A myriad of data science applications rely on finding the nearest neighbor to an input cue amongst a large database of training samples. Neuromorphic computing holds promise in performing nearest neighbor search more efficiently than traditional methods. But, the algorithm for nearest neighbor search must be matched to the hardware to realize this potential.

We used ideas from neuroscience to encode input cues as a spike-timing pattern. In this coding scheme, spikes earlier in time correspond to larger magnitude coefficients in the input cue vector. Through integration of synaptic inputs, the nearest neighbors are computed and the timing of output spikes corresponds to the closest matches, with the earliest spikes being the closest match.

We built this algorithm at large-scale on Intel’s Pohoiki Springs – a mesh of 768 interconnected Loihi chips capable of simulating nearly 100 million neurons. This implementation was a first-step that is competitive with other large-scale nearest neighbor algorithms in terms of latency and energy efficiency, and it has big advantages in index build-time.

Efficient Neuromorphic Signal Processing with Resonator Neurons

E. Paxon Frady, Sophia Sanborn, Sumit Bam Srestha, Daniel Ben-Dayan Rubin, Garrick Orchard, Friedrich T. Sommer, Mike Davies, (2022). JSPS.

RF STFT

Summary

The formalism of how to represent complex numbers and perform complex matrix multiplication described in Robust Computation with Rhythmic Spike Patterns leads to the potential to use spike-timing codes to perform Fourier analysis.
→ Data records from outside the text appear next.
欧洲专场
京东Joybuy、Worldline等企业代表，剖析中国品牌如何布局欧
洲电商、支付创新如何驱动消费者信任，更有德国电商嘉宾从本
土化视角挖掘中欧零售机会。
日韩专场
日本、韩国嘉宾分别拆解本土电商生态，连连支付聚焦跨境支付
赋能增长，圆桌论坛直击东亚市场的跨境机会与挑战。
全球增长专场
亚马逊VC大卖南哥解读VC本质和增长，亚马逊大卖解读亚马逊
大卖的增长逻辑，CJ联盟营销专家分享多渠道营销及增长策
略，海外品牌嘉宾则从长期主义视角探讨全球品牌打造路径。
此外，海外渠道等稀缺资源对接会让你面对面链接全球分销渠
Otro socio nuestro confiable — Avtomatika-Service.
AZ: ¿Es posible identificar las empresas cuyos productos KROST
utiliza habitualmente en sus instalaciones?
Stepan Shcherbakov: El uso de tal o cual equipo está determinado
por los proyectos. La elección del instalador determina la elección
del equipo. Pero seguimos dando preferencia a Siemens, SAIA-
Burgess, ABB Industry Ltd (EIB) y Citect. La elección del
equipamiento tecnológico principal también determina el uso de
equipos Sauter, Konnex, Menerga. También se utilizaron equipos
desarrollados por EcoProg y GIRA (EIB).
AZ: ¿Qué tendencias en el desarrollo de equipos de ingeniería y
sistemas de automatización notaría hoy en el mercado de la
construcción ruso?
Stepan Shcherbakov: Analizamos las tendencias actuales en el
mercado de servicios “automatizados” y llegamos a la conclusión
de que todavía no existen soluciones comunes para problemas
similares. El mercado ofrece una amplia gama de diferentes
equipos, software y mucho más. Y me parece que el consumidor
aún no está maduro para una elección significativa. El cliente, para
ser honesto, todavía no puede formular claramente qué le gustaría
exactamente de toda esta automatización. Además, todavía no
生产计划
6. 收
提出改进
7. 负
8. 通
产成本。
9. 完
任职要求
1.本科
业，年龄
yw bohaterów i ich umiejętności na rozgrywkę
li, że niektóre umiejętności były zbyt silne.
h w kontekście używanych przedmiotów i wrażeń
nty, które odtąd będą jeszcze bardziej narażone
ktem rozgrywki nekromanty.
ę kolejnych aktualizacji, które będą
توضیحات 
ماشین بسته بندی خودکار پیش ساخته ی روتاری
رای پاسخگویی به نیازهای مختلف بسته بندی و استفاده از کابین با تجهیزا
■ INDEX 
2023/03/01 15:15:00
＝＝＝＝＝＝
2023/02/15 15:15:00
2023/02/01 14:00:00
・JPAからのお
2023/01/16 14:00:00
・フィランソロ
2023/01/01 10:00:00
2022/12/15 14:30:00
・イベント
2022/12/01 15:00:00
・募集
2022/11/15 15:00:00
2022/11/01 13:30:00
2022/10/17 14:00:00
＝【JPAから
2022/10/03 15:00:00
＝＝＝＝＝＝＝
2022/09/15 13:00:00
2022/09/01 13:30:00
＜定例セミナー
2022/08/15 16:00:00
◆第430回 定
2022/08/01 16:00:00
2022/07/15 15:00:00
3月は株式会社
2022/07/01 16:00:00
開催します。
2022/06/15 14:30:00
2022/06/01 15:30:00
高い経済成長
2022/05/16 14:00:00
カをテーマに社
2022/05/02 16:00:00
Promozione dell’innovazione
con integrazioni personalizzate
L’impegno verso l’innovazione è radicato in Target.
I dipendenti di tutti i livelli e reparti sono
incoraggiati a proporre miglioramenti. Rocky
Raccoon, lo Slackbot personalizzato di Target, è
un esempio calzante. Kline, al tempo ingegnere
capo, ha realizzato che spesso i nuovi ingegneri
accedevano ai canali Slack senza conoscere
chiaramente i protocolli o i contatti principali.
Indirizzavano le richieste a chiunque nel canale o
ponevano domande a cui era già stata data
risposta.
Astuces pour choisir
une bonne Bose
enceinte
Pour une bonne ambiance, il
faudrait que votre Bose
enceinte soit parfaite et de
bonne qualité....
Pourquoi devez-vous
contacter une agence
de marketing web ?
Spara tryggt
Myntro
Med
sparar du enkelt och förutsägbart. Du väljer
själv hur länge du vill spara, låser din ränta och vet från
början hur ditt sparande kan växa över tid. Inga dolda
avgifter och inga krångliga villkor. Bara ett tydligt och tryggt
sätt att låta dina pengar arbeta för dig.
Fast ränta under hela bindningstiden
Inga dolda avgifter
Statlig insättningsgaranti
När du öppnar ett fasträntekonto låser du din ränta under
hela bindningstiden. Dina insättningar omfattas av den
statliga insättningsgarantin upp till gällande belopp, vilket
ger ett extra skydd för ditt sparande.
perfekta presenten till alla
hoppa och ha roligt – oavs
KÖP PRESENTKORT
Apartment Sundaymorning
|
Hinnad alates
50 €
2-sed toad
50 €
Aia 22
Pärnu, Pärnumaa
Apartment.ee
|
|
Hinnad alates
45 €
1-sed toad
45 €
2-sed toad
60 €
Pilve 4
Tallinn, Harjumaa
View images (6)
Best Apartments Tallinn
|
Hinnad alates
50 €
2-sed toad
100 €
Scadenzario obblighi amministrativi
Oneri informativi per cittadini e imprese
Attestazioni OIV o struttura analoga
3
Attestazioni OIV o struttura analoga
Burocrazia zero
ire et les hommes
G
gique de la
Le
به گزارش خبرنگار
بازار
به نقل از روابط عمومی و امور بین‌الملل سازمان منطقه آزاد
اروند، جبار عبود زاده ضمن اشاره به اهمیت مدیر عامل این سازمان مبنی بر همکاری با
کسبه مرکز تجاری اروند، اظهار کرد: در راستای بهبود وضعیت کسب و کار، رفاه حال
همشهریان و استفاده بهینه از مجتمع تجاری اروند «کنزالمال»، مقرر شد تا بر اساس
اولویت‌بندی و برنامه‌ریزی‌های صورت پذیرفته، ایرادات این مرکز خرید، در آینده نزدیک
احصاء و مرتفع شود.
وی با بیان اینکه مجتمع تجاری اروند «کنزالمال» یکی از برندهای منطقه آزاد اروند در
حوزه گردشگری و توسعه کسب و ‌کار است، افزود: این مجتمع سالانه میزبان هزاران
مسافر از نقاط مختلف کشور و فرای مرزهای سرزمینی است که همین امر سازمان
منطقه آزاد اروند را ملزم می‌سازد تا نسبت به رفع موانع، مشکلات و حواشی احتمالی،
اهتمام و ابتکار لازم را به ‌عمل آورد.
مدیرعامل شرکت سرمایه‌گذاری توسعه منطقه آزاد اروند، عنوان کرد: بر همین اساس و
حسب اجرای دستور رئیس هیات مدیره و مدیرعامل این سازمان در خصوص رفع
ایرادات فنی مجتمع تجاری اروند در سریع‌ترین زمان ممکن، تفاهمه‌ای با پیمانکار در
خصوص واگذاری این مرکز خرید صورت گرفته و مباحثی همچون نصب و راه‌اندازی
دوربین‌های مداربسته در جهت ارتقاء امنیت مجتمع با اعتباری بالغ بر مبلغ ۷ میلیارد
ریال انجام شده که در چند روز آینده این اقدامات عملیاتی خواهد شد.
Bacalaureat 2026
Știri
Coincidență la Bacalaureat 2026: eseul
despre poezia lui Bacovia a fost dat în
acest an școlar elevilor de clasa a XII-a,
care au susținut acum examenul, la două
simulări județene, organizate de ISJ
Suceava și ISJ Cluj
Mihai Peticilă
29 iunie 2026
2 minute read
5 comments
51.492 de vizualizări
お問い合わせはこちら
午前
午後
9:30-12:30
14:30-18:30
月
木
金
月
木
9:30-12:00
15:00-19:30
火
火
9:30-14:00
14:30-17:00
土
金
A standard signal processing algorithm is the spectrogram, or short-time fourier transform (STFT). This can be computed naturally with the dynamics of Resonate-and-Fire (RF) neurons. By simply forming a bank of RF neurons, each neuron with a its own resonant-frequency, then an input signal can be integrated by the neurons and the output spikes correspond to the complex-valued coefficients of the STFT.

But wait theres more! Complex-valued computations are a great tool for spatio-temporal filtering of video data. We described an algorithm for optic flow estimation based on the classic Adelson and Bergen, 1985 model. In this model, saptio-temporal gabor filters are computed through the integration dynamics of RF neurons. The outputs of this filtering are combined to produce an estimate of optic flow. We showed that this simple and straight-forward method for computing optic flow is competitive with much more complex deep learning networks, but our model is far more efficient.

Finally, we extend the capabilities of supervised learning to learn with RF neurons. We show a keyword spotting application based on training multi-layer RF networks. Further, we describe how the RF neuron can be extended to a Hopf resonator and how this could be used for signal processing applications.

Links

arXiv

Deep learning in spiking phasor networks

Connor Bybee, E. Paxon Frady, Friedrich T. Sommer. (2022). arXiv.

spike_dl

Summary

Our theory of how spike-timing codes can be used to perform complex-valued matrix computations immediately suggests a way to formulate feed-forward deep learning in spiking neural networks. In this paradigm, the neural state space is complex-valued as well as are the synaptic connections. Back-propagation can be used to train these weights like in traditional deep learning, but then the system can be implemented efficiently with spiking neurons. This could lead to more efficient deep networks being executed on neuromorphic spiking hardware.